The 5.7-magnitude earthquake that rattled Dhaka and several districts on Friday morning was not a catastrophic one by global standards—yet it left ten people dead, hundreds injured, and infrastructure shaken across multiple regions. From collapsing railings in Armanitola to falling walls in Narsingdi and Narayanganj, the tremor exposed a sobering truth even a moderate quake is enough to cause loss of life in Bangladesh. This is not merely an unfortunate coincidence—it is the direct consequence of structural negligence, chaotic urbanisation, and weak enforcement of safety standards.

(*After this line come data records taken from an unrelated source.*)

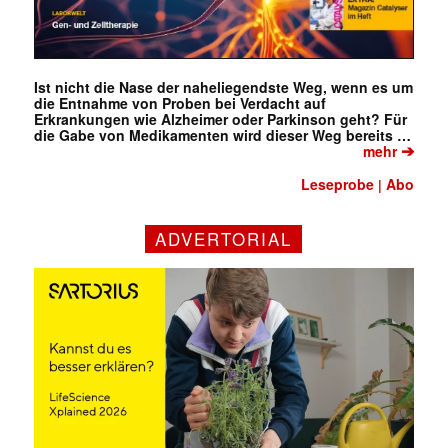
Ist nicht die Nase der naheliegendste Weg, wenn es um
die Entnahme von Proben bei Verdacht auf
Erkrankungen wie Alzheimer oder Parkinson geht? Für
die Gabe von Medikamenten wird dieser Weg bereits …
➔
mehr
Leseprobe
Abo
|
ADVERTORIAL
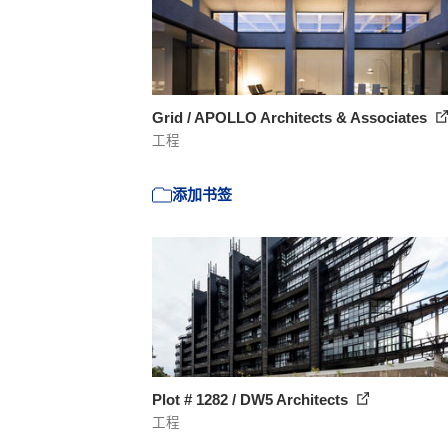
Grid / APOLLO Architects & Associates
工程
添加书签
Plot # 1282 / DW5 Architects
工程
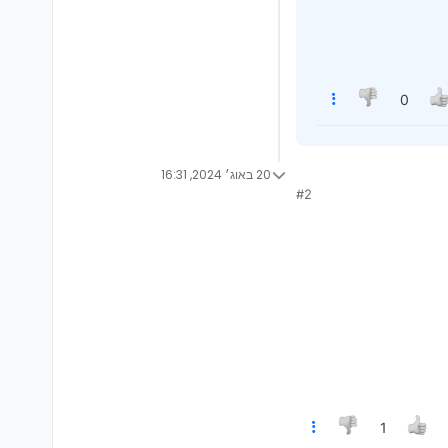
0
20 באוג׳ 2024, 16:31
#2
1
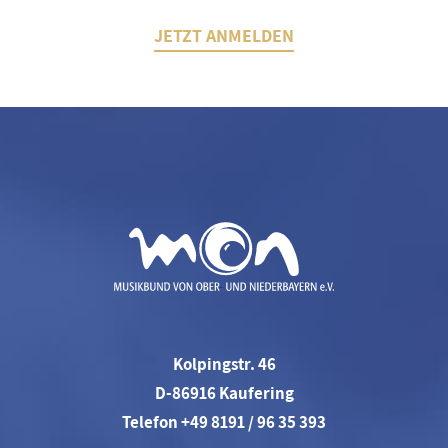
JETZT ANMELDEN
Kolpingstr. 46
D-86916 Kaufering
Telefon +49 8191 / 96 35 393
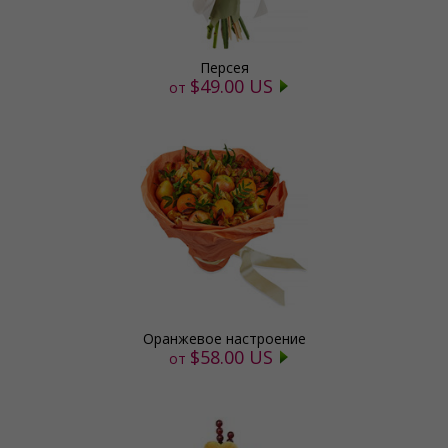
Персея
$49.00 US
от
Оранжевое настроение
$58.00 US
от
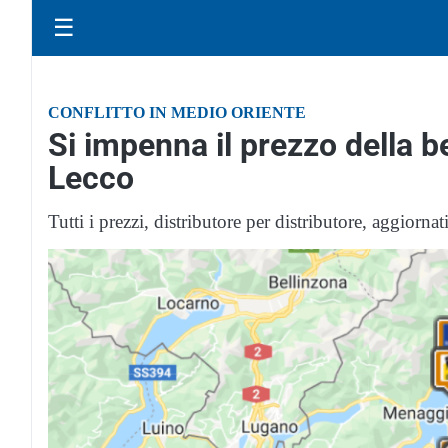
☰
CONFLITTO IN MEDIO ORIENTE
Si impenna il prezzo della b
Lecco
Tutti i prezzi, distributore per distributore, aggiorn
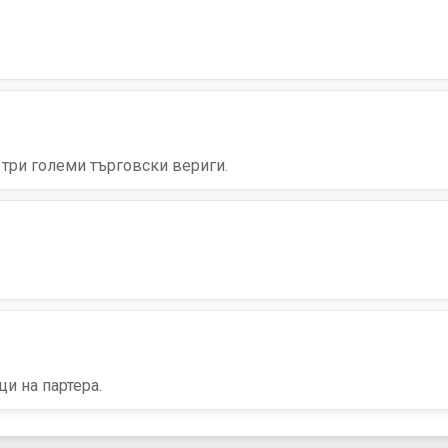
 три големи търговски вериги.
и на партера.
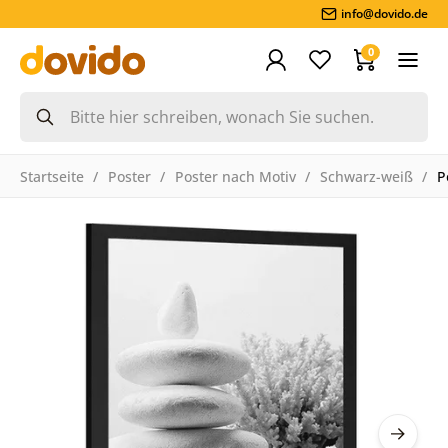
info@dovido.de
0
Startseite
Poster
Poster nach Motiv
Schwarz-weiß
P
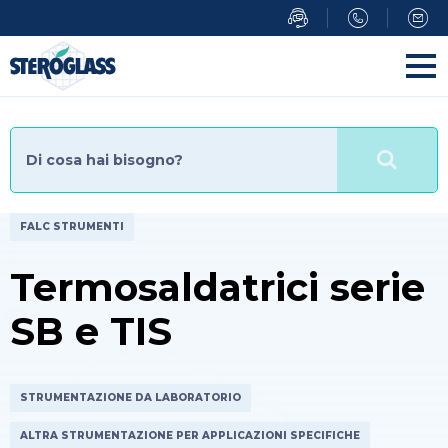
FALC STRUMENTI
Termosaldatrici serie
SB e TIS
STRUMENTAZIONE DA LABORATORIO
ALTRA STRUMENTAZIONE PER APPLICAZIONI SPECIFICHE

Dhaka, one of the most densely populated cities in the world, sits atop a nexus of active tectonic plates—the Indian, Eurasian and Burma plates. Scientists have long warned that the region is overdue for a major seismic event, with historical records showing destructive earthquakes of magnitude 7.0 to 8.5 occurring in centuries past. If a mild tremor can kill a child in Rupganj or flatten a home in Palash, one can scarcely imagine the devastation a large-scale quake would unleash.

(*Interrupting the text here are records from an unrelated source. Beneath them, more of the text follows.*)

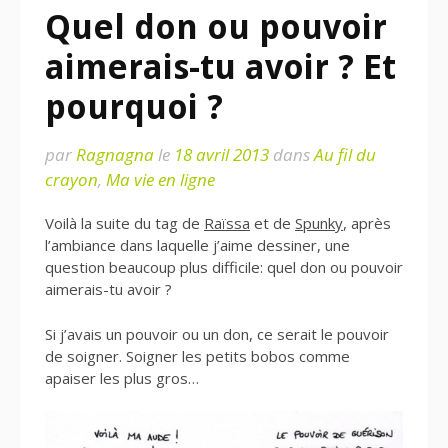
Quel don ou pouvoir
aimerais-tu avoir ? Et
pourquoi ?
par
Ragnagna
le
18 avril 2013
dans
Au fil du
crayon
,
Ma vie en ligne
Voilà la suite du tag de
Raïssa
et de
Spunky
, après
l’ambiance dans laquelle j’aime dessiner, une
question beaucoup plus difficile: quel don ou pouvoir
aimerais-tu avoir ?
Si j’avais un pouvoir ou un don, ce serait le pouvoir
de soigner. Soigner les petits bobos comme
apaiser les plus gros…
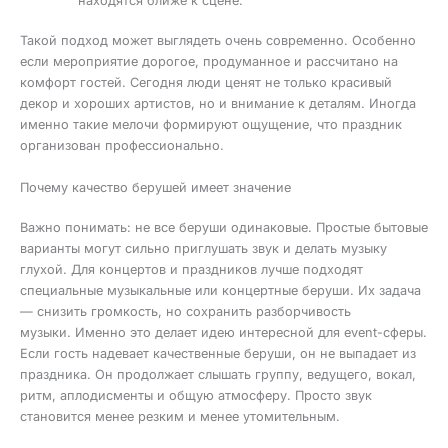
находятся ближе к сцене.
Такой подход может выглядеть очень современно. Особенно
если мероприятие дорогое, продуманное и рассчитано на
комфорт гостей. Сегодня люди ценят не только красивый
декор и хороших артистов, но и внимание к деталям. Иногда
именно такие мелочи формируют ощущение, что праздник
организован профессионально.
Почему качество берушей имеет значение
Важно понимать: не все беруши одинаковые. Простые бытовые
варианты могут сильно приглушать звук и делать музыку
глухой. Для концертов и праздников лучше подходят
специальные музыкальные или концертные беруши. Их задача
— снизить громкость, но сохранить разборчивость
музыки. Именно это делает идею интересной для event-сферы.
Если гость надевает качественные беруши, он не выпадает из
праздника. Он продолжает слышать группу, ведущего, вокал,
ритм, аплодисменты и общую атмосферу. Просто звук
становится менее резким и менее утомительным.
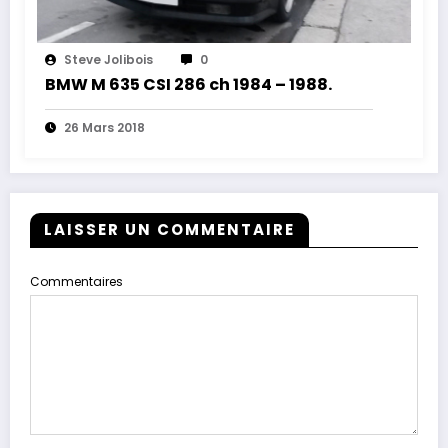
Steve Jolibois
0
BMW M 635 CSI 286 ch 1984 – 1988.
26 Mars 2018
LAISSER UN COMMENTAIRE
Commentaires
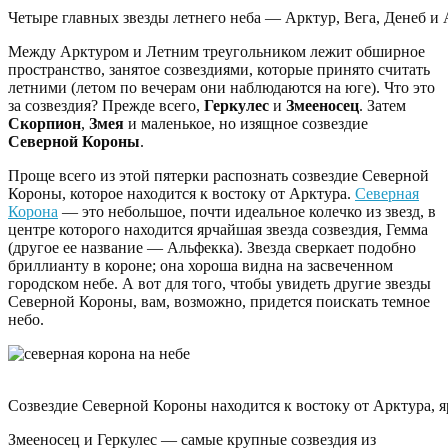
Четыре главных звезды летнего неба — Арктур, Вега, Денеб и А
Между Арктуром и Летним треугольником лежит обширное
пространство, занятое созвездиями, которые принято считать
летними (летом по вечерам они наблюдаются на юге). Что это
за созвездия? Прежде всего,
Геркулес
и
Змееносец
. Затем
Скорпион
,
Змея
и маленькое, но изящное созвездие
Северной Короны
.
Проще всего из этой пятерки распознать созвездие Северной
Короны, которое находится к востоку от Арктура.
Северная
Корона
— это небольшое, почти идеальное колечко из звезд, в
центре которого находится ярчайшая звезда созвездия, Гемма
(другое ее название — Альфекка). Звезда сверкает подобно
бриллианту в короне; она хороша видна на засвеченном
городском небе. А вот для того, чтобы увидеть другие звезды
Северной Короны, вам, возможно, придется поискать темное
небо.
Созвездие Северной Короны находится к востоку от Арктура, яр
Змееносец и Геркулес — самые крупные созвездия из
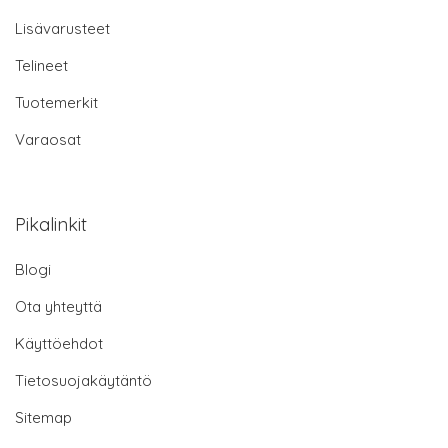
Lisävarusteet
Telineet
Tuotemerkit
Varaosat
Pikalinkit
Blogi
Ota yhteyttä
Käyttöehdot
Tietosuojakäytäntö
Sitemap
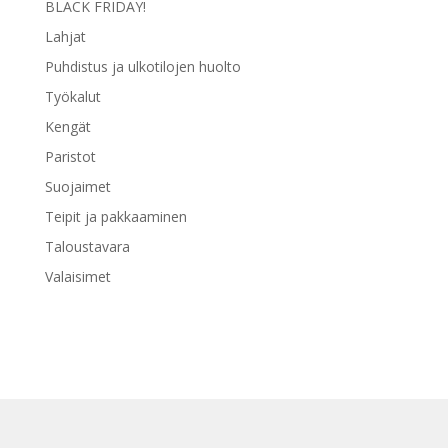
BLACK FRIDAY!
Lahjat
Puhdistus ja ulkotilojen huolto
Työkalut
Kengät
Paristot
Suojaimet
Teipit ja pakkaaminen
Taloustavara
Valaisimet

The risk is compounded by the condition of our built environment. Rajuk’s own findings show that the overwhelming majority of structures in key areas—including Mirpur, Mohammadpur, Pallabi, Rampura and Khilgaon—fail to meet required structural standards. Rapid land filling, weak soil composition, and widespread disregard for building codes create an urban landscape primed for collapse. The memory of the Rana Plaza tragedy, where more than 1,100 people died due to structural violations, remains an ominous reminder of what non-compliance can cost.

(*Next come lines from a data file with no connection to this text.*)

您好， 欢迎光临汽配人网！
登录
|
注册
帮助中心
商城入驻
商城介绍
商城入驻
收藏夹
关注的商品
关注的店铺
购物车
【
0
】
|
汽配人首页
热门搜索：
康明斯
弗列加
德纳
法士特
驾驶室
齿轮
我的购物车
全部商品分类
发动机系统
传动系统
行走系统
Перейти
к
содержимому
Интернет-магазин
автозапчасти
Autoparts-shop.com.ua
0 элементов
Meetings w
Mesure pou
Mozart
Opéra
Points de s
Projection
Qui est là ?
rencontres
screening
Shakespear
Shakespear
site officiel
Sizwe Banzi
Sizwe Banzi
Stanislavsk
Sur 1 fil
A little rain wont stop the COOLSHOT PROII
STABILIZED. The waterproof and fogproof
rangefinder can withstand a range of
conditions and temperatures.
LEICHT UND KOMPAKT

Bangladesh does have regulations, including the Bangladesh National Building Code (BNBC-2015), as well as retrofitting guidelines for vulnerable buildings. Yet laws on paper are meaningless without enforcement. Rajuk has not even compiled a list of vulnerable buildings within its jurisdiction—an inexcusable lapse given the stakes. Meanwhile, the country’s emergency response capacity remains far below what a major disaster would require. With just 492 fire stations and limited manpower, rescue operations after a large earthquake would be painfully slow, chaotic and tragic.
Earthquake preparedness has two essential components prevention and response. Prevention requires political will, independent monitoring, strict adherence to engineering standards, soil testing, automated safety systems, and banning unsafe construction materials. Response requires trained rescue forces, widened roads for emergency access, hospital contingency protocols, stockpiled medical equipment, and designated shelters for the displaced. Both phases demand coordination—something our institutions have consistently failed to demonstrate.
Friday’s quake was not just a geological event—it was a warning. The horrifying images from Turkey and Syria in 2023 showed how quickly modern infrastructure can crumble and how swiftly life can be extinguished. Bangladesh aspires to be a developed nation by 2041, yet our bridges, tunnels and high-rise skylines will mean nothing if they cannot withstand the inevitable. The question is no longer whether a stronger earthquake will strike—but whether we will act before it does.
The time for complacency has passed. The tremor we felt may one day be remembered not as a tragedy, but as the moment we finally woke up.